Additional fiscal measures are needed in St. Vincent and the Grenadines in 2018 and over the medium-term to pay arrears and put public debt on a clear downward path, mitigate debt distress, and achieve the regional debt target.
The call from the International Monetary Fund (IMF) on Monday after its Article IV Consultation with SVG comes as Minister of Finance, Camillo Gonsalves, prepares to present his first Budget, in January.
The IMF said that under current policies, public debt is projected to continue to rise from its already high level.
“In this context, the authorities should implement measures yielding 1.8 per cent of GDP over the next two years, which would provide the needed savings to a contingency fund to address natural disasters,” the IMF said.

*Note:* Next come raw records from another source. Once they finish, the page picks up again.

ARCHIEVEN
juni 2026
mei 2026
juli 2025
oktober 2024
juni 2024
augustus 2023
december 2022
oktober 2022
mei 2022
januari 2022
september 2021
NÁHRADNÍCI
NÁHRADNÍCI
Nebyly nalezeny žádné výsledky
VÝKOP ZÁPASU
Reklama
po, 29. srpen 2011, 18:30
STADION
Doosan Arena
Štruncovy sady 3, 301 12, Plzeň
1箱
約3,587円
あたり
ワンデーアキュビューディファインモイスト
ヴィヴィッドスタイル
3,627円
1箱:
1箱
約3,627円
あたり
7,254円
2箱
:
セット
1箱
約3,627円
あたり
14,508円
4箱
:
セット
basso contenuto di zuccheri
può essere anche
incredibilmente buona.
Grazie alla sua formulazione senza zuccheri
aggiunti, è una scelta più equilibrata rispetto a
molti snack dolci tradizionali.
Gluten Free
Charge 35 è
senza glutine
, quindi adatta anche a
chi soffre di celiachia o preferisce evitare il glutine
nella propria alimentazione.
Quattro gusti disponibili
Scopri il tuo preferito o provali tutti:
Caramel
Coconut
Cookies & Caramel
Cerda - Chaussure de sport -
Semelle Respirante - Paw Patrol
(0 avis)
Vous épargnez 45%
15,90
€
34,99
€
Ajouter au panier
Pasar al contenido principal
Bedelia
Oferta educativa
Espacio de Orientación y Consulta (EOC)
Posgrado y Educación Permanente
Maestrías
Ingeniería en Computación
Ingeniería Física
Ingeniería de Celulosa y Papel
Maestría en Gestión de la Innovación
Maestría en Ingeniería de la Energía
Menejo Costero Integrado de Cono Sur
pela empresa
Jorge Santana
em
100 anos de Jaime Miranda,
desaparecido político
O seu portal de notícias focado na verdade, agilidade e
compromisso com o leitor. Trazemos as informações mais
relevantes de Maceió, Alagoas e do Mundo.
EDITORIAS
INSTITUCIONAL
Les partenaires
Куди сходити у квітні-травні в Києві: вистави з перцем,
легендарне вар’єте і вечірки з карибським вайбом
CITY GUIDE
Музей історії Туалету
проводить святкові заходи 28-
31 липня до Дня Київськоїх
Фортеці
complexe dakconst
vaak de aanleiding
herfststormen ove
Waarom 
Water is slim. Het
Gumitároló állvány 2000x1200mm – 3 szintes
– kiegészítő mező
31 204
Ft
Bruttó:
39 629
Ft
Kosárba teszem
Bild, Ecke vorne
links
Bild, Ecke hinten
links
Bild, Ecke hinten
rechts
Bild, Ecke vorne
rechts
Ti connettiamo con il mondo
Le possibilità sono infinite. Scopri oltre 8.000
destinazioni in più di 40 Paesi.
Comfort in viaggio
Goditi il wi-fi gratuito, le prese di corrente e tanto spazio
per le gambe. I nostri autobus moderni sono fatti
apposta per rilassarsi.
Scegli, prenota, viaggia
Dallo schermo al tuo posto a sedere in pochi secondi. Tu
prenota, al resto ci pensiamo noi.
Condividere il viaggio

The projection comes even as the Washington-based organization says that public debt will resume rising although some debt relief from a bilateral creditor, is expected to see the public sector debt decline, but remain elevated at 77.5 per cent of GDP in 2017
The IMF said that containing the wage bill and curbing the growth of public pensions should be key pillars of the fiscal consolidation strategy.

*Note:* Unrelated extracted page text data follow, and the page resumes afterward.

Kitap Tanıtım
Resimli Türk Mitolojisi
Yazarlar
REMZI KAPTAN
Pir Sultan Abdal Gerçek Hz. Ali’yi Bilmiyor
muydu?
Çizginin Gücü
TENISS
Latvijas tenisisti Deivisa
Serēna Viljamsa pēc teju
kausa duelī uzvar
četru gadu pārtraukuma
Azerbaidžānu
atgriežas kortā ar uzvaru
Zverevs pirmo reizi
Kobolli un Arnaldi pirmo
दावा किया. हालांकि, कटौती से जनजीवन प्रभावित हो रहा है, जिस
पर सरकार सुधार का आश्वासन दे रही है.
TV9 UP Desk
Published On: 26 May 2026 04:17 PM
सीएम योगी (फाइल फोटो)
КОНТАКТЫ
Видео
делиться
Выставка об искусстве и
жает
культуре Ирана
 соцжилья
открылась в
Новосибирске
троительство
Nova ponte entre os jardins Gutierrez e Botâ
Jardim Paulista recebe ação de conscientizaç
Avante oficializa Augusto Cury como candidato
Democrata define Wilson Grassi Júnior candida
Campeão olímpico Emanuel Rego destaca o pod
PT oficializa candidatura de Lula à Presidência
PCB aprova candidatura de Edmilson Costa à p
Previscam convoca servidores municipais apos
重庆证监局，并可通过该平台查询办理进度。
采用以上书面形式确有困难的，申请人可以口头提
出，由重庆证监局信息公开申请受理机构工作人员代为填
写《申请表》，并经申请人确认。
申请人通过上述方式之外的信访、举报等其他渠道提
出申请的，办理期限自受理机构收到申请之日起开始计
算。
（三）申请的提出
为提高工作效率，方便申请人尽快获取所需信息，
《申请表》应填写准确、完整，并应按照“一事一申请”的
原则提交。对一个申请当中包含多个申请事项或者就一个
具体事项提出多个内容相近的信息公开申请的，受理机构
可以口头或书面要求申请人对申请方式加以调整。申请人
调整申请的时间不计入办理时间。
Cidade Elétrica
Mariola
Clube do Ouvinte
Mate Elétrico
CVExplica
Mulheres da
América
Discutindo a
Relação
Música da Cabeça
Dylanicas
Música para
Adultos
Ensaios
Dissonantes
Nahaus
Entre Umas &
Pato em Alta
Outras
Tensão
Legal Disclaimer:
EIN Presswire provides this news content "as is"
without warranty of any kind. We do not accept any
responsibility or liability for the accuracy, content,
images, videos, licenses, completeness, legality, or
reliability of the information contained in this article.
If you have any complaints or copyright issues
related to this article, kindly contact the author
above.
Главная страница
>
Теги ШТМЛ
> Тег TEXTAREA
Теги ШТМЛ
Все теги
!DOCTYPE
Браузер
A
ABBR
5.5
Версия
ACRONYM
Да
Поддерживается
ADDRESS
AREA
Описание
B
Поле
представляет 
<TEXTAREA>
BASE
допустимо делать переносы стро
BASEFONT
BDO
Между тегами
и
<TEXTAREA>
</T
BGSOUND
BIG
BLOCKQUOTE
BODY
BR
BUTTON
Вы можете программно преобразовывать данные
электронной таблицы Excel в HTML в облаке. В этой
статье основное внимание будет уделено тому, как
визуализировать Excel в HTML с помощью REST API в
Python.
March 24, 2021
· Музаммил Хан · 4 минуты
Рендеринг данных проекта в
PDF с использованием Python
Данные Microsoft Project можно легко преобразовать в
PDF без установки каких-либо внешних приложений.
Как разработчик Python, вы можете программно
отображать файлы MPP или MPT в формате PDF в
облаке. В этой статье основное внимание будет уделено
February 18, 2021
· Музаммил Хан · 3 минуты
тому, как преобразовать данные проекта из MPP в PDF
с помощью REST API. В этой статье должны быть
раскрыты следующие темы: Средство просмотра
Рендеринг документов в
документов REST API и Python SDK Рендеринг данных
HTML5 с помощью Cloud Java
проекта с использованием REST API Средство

The Unity Labour Party administration has grappled for years with the nation’s pension system that sees some pensioners receiving two pensions from the government.

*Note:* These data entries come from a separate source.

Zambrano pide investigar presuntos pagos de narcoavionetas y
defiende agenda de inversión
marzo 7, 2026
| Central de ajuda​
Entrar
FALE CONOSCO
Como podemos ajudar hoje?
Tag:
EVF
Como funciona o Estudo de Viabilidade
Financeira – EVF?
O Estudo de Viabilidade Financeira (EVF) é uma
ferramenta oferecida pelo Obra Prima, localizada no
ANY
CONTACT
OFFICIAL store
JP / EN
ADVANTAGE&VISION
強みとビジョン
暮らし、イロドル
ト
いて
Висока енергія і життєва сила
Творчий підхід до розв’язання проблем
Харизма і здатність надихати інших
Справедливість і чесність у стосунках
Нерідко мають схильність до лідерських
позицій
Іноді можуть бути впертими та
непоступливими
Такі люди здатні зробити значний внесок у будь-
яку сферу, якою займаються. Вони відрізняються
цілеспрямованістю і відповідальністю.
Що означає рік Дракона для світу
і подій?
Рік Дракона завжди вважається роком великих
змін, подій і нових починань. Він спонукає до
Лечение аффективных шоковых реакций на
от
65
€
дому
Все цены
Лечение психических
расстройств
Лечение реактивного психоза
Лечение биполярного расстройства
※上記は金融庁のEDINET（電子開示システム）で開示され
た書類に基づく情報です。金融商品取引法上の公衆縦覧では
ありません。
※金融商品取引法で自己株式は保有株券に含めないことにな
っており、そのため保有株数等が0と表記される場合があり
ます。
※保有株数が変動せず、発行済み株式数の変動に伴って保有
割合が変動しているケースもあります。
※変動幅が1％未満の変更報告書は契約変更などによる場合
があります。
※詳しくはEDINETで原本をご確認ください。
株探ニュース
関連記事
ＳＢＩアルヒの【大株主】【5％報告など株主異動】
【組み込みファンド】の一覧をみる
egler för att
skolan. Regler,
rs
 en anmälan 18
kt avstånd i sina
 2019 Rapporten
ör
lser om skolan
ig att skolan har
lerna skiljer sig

On the revenue side, there is ample scope for broadening the tax base by streamlining tax concessions and exemptions, and for collecting tax arrears, where practical, the IMF said, adding that this would limit the need for further increasing tax rates.
The hint at the need to increase taxes comes at a time when Vincentians are complaining about being overtaxed.
In 2016, the government introduced a series of new and increased taxes, including a 2 per cent on mobile telephone calls, increases in property tax on commercial buildings, driver’s licenses, gun licenses, and the introduction of Value-Added Tax on a number of items, including chicken, lentils, salt, butter, yeast and baking powder.
The IMF further said that structural fiscal reforms need to accelerate to mobilise additional revenue and strengthen overall public financial management.
“Preparing and implementing legislation on tax administration procedures, with a provision for assigning a tax identification number (TIN) to each taxpayer, is critical.
“Improving the efficiency of public expenditure and cash management practices is critical to stop the accumulation of budgetary arrears,” the IMF said, adding that fiscal reporting should be expanded to capture the widest possible fiscal perimeter beyond the focus on the central government budget, and present fiscal risks explicitly,” IMF said.